Information provided ::
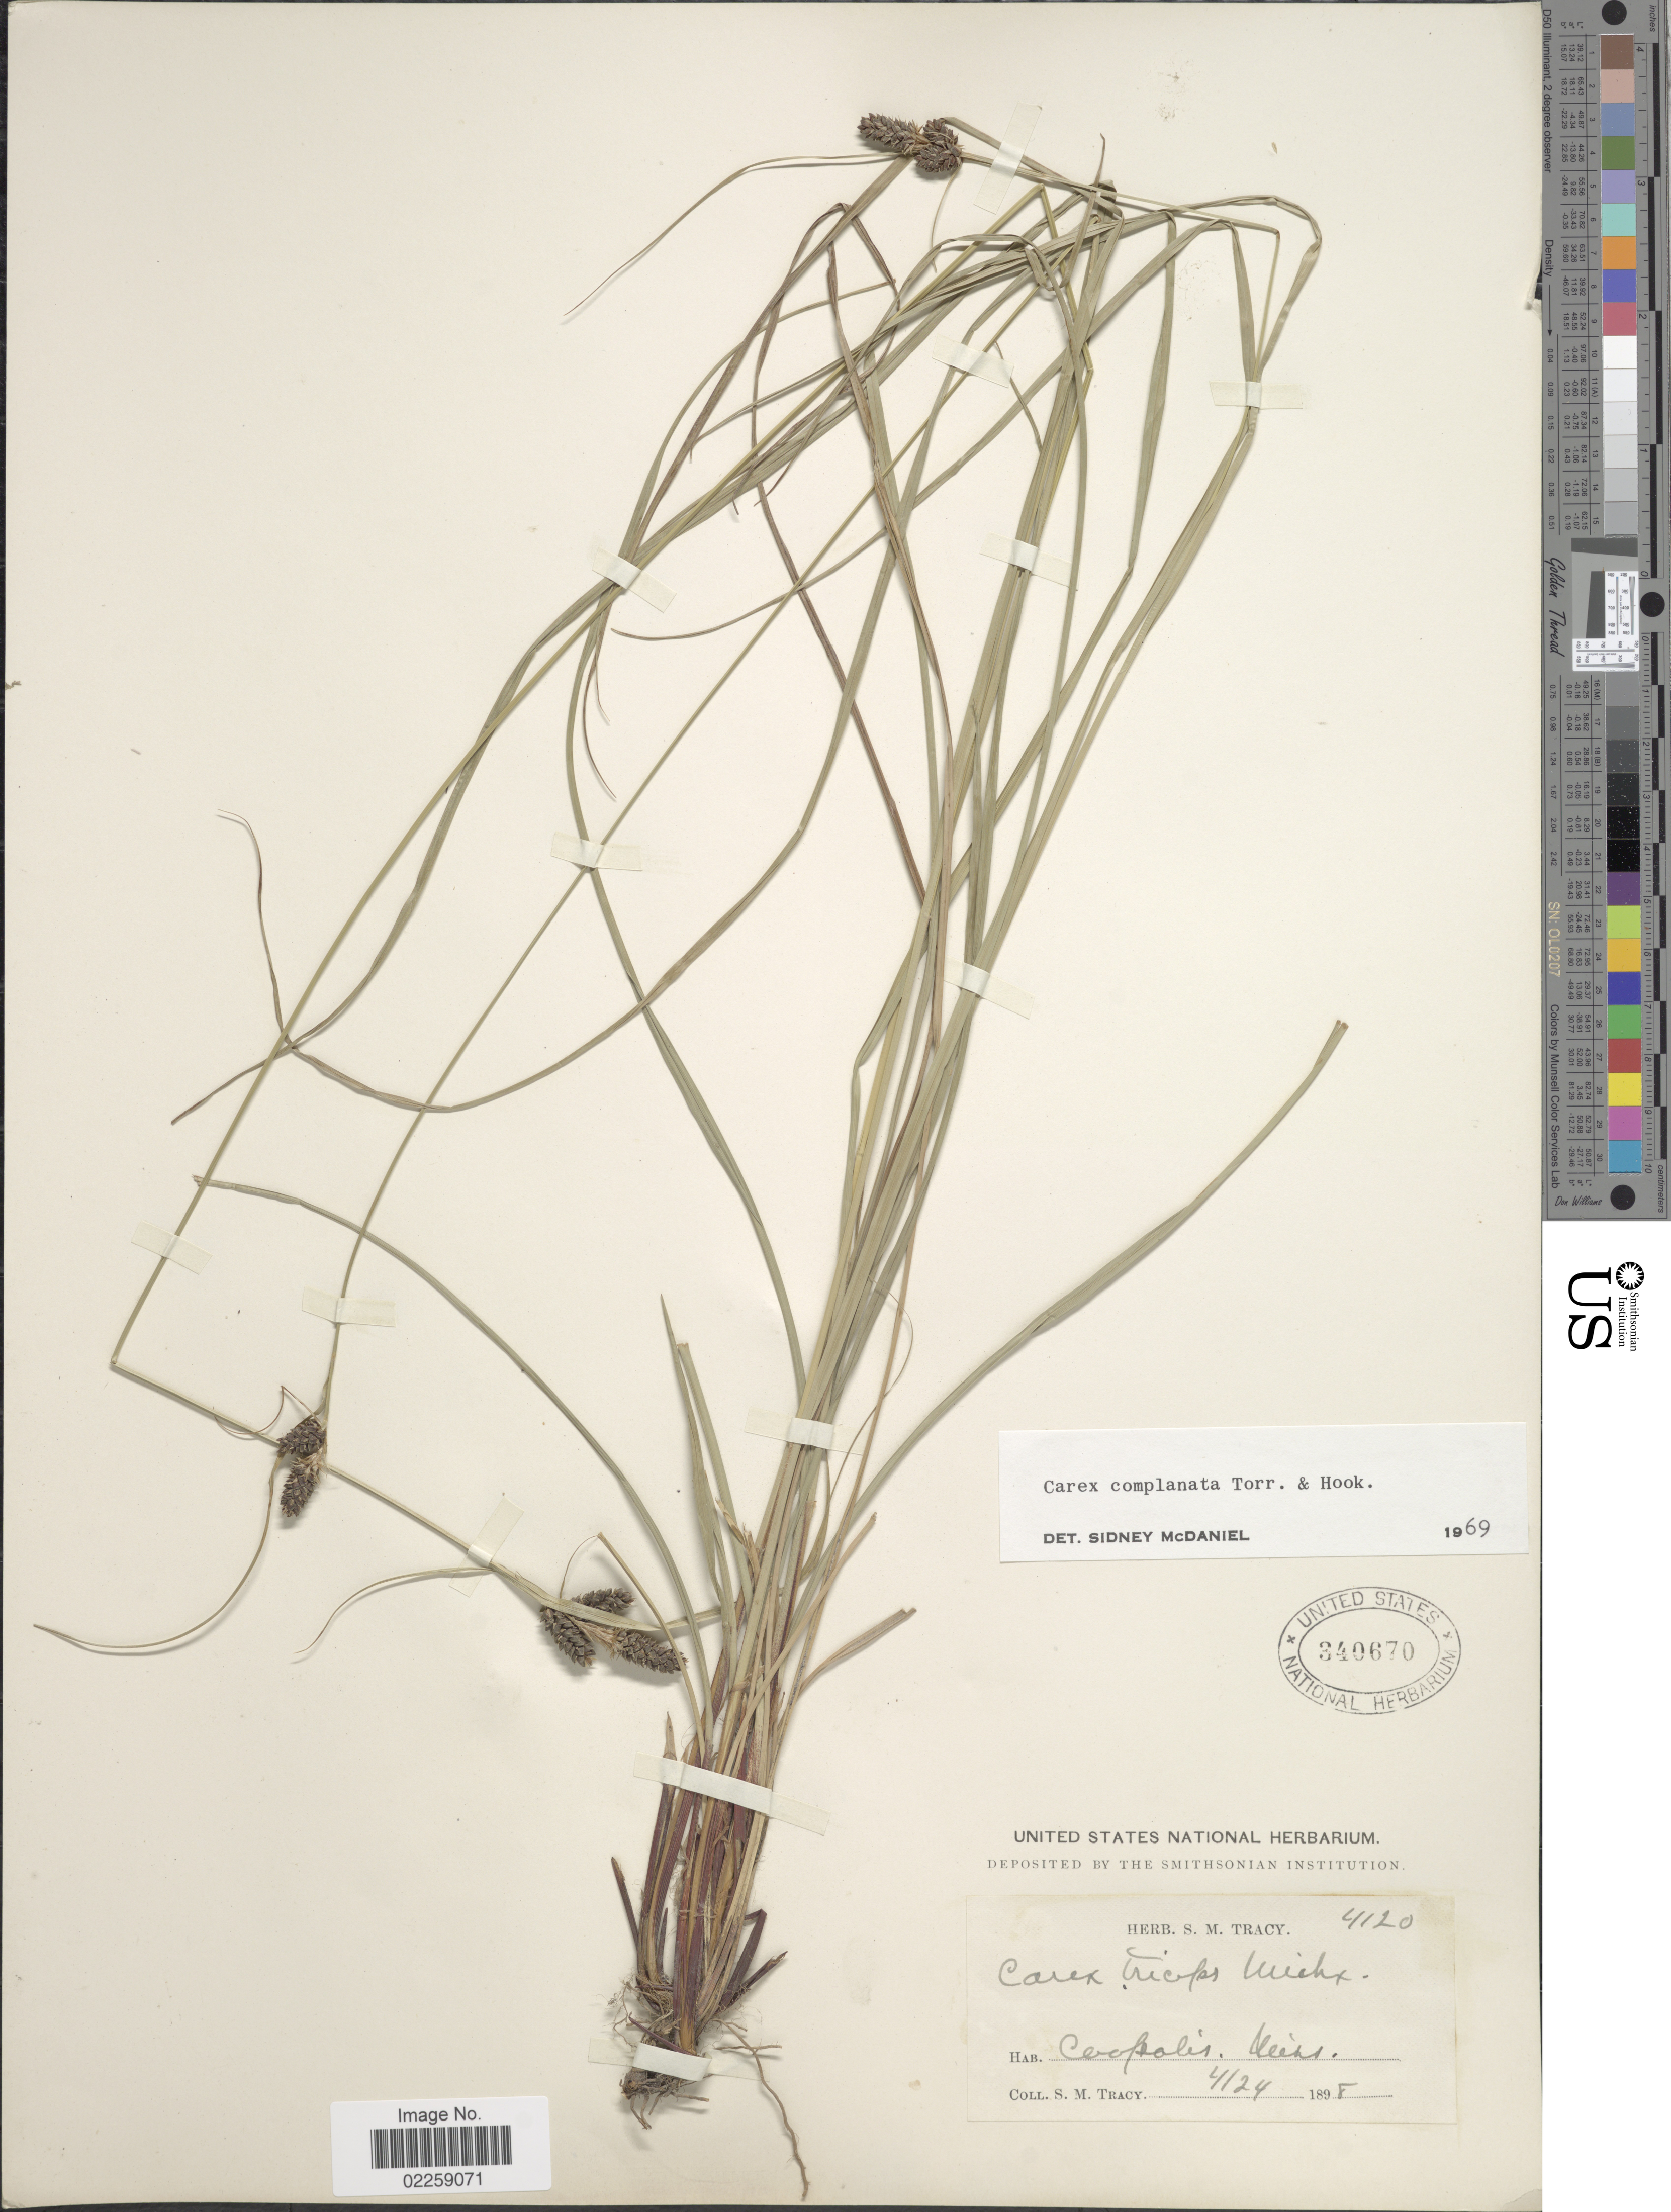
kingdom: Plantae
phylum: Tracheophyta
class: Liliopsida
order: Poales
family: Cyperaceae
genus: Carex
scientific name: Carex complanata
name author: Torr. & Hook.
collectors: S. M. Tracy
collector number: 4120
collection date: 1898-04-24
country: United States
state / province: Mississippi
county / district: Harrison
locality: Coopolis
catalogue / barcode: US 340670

Aim ::
Copy the lines of the listing above, starting with the line that contains "state / province: Mississippi" and going on through the end of the listing, exactly as they appear.

Response to the task ::
state / province: Mississippi
county / district: Harrison
locality: Coopolis
catalogue / barcode: US 340670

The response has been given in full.